Both intra-uterine and early childhood development contribute to the risk of developing CVD in adult life. We therefore evaluated the maternal, placental, fetal, birth, infant and childhood determinants of cardiovascular risk in a cohort of Afro-Jamaican children. The Vulnerable Windows Cohort is a longitudinal survey of 569 mothers and their offspring recruited from the first trimester. The offspring's anthropometry was measured at birth, at 6 weeks, every 3 months to 1 year and then every 6 months. At mean age 11.5 years, fasting blood was sampled for glucose, insulin and lipids. Analyses were confined to 296 women and their offspring who had complete data. Waist circumference (WC) was related to maternal weight and BMI, placental weight and to the size of the offspring in utero, at birth and the rate of growth in childhood (P < 0.05). Total cholesterol, TAG and glucose concentrations were unrelated to maternal, placental, fetal, neonatal and childhood measurements. Fasting insulin and homeostasis model assessment of insulin resistance were related to maternal weight and BMI (P < 0.05), but not after adjusting for WC. HDL-cholesterol was inversely related to placental and birth weight, and inversely related to weight and BMI throughout childhood (P < 0.001), but not after adjusting for WC. Systolic blood pressure was directly related to maternal weight, child's height, weight and BMI (P < 0.05), but not after adjustment for WC. Systolic blood pressure and fasting glucose concentration were inversely related to birth weight in boys but directly associated in girls. We concluded that maternal anthropometry during pregnancy, fetal size, and childhood growth rate contribute to cardiovascular risk factors in childhood.
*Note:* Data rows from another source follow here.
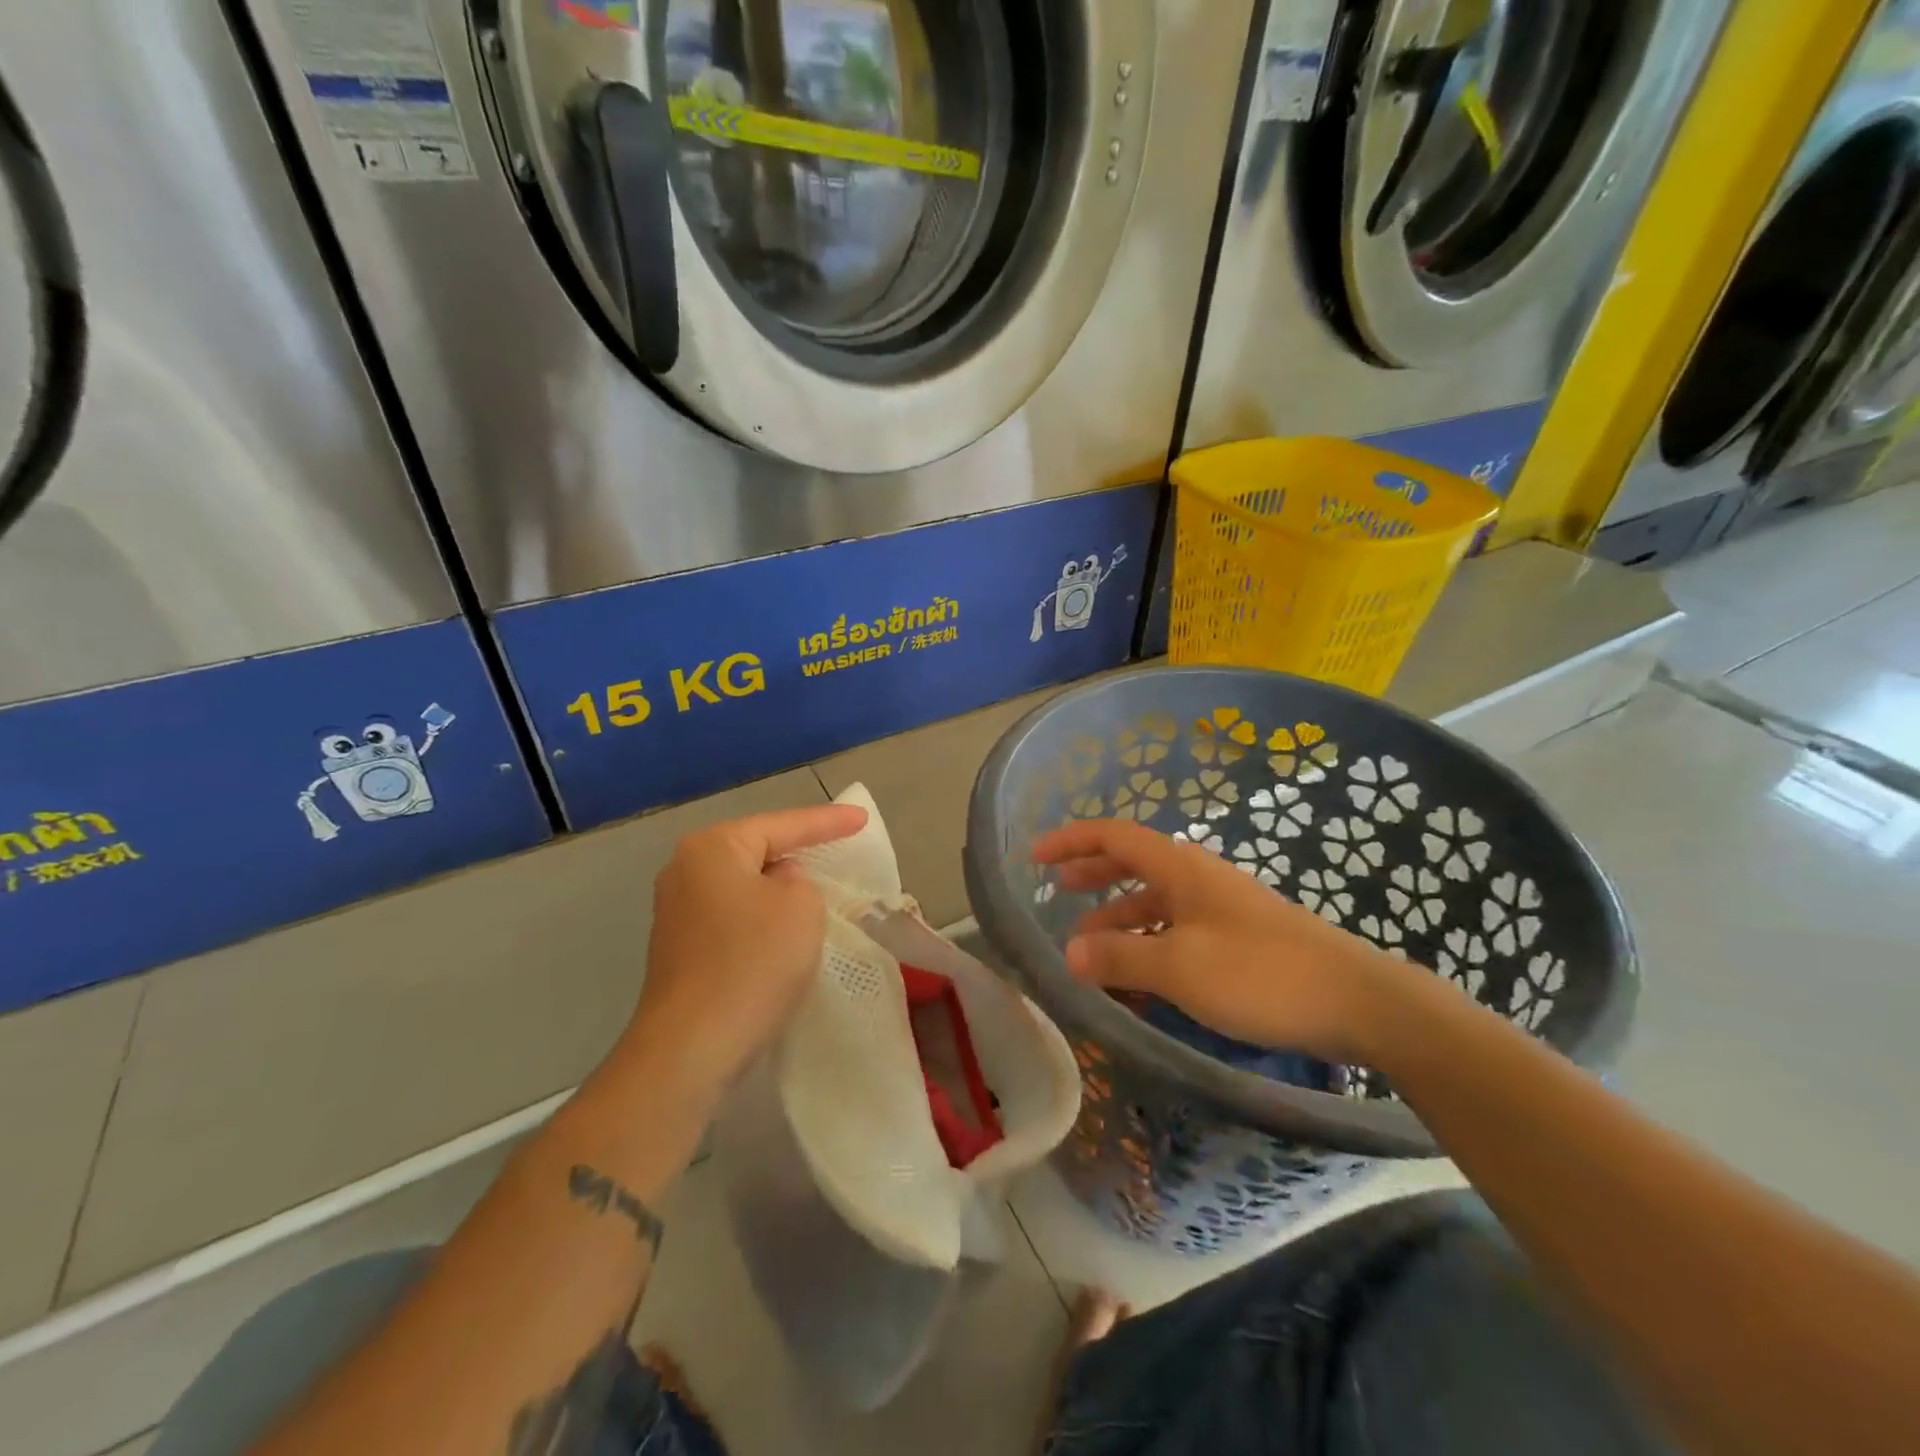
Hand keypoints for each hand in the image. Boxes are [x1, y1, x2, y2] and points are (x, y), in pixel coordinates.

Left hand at [625, 803, 868, 1099]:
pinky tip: (783, 931)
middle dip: (798, 850)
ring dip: (778, 888)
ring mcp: (676, 911)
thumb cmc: (752, 963)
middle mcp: (685, 870)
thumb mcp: (801, 907)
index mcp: (713, 848)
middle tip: (839, 846)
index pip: (783, 825)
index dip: (828, 821)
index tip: (862, 818)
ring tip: (817, 887)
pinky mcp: (679, 949)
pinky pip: (733, 916)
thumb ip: (799, 880)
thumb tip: (778, 885)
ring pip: (744, 885)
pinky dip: (761, 917)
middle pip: (757, 850)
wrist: (691, 1048)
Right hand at [1031, 818, 1417, 1065]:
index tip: (1035, 856)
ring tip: (1089, 947)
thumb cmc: (1261, 974)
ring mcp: (1222, 909)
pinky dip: (1149, 945)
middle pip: (1134, 863)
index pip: (1115, 837)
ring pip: (1156, 902)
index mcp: (1181, 869)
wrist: (1358, 1002)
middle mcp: (1199, 879)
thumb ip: (1120, 956)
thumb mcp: (1179, 967)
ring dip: (1119, 918)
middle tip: (1059, 890)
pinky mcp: (1241, 940)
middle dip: (1094, 874)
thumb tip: (1069, 952)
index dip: (1072, 841)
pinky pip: (1178, 931)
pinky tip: (1140, 978)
宫内和儿童早期发育都会增加成年后患心血管疾病的风险。因此,我们评估了一组非裔牙买加儿童的母亲、胎盘、胎儿、出生、婴儿和儿童时期心血管风险的决定因素。脆弱窗口队列是一项对 569 名母亲及其在孕早期招募的后代进行的纵向调查。后代的人体测量学在出生时、6 周时、每 3 个月至 1 岁时以及之后每 6 个月测量一次。在平均年龄为 11.5 岁时,抽取空腹血液样本来测量血糖、胰岛素和血脂。分析仅限于有完整数据的 296 名妇女及其后代。腰围(WC)与母亲体重和 BMI、胎盘重量以及胎儿在宫内、出生时和儿童期生长速度有关(P < 0.05)。总胆固醇、TAG 和葡萄糖浓度与母亲、胎盘、胎儿、新生儿和儿童期的测量值无关。空腹胰岛素和胰岛素抵抗的稳态模型评估与母亲的体重和 BMI 有关(P < 0.05),但调整 WC 后则无关。高密度脂蛋白胆固醇与胎盘和出生体重呈负相关,与整个儿童期的体重和 BMI 呈负相关(P < 0.001),但调整 WC 后则无关。收缩压与母亲体重、儿童身高、体重和 BMI 直接相关(P < 0.05),但调整 WC 后则无关。收缩压和空腹血糖浓度与男孩的出生体重呈负相关,但与女孩呈正相关。我们得出结论,怀孕期间的母亲人体测量学、胎儿大小和儿童生长速度会导致儿童时期的心血管危险因素增加。